### About this exercise:
Report back each line of the records that contains the string "dadurch".
--------------------------------
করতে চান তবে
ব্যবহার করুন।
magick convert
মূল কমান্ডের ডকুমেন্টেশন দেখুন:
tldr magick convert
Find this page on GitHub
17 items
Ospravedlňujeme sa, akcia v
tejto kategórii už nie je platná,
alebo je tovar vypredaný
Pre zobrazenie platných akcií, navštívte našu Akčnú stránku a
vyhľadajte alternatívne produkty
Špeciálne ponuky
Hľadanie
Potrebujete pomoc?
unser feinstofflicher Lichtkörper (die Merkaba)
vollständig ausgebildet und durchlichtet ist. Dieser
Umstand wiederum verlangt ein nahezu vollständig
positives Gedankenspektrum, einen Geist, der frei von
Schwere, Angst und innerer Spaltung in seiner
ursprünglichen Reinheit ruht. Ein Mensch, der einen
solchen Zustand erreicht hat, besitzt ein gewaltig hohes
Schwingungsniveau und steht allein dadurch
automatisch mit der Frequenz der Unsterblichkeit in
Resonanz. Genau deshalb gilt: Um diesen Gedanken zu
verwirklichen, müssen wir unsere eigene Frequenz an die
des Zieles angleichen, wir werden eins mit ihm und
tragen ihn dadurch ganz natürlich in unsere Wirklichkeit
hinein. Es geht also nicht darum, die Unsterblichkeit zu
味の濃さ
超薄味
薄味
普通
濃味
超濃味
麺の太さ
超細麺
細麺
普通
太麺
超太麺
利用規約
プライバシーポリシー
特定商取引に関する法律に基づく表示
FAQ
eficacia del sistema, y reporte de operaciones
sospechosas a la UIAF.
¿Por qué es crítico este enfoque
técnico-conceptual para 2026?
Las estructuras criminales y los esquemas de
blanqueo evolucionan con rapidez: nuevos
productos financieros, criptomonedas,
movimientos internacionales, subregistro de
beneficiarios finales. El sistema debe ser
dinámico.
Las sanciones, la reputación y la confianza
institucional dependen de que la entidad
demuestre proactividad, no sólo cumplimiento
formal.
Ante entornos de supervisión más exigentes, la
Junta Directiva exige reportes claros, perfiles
--------------------------------
### Task output:
Schwingungsniveau und steht allein dadurch
tragen ihn dadurch ganz natürlich in unsere Wirklichkeit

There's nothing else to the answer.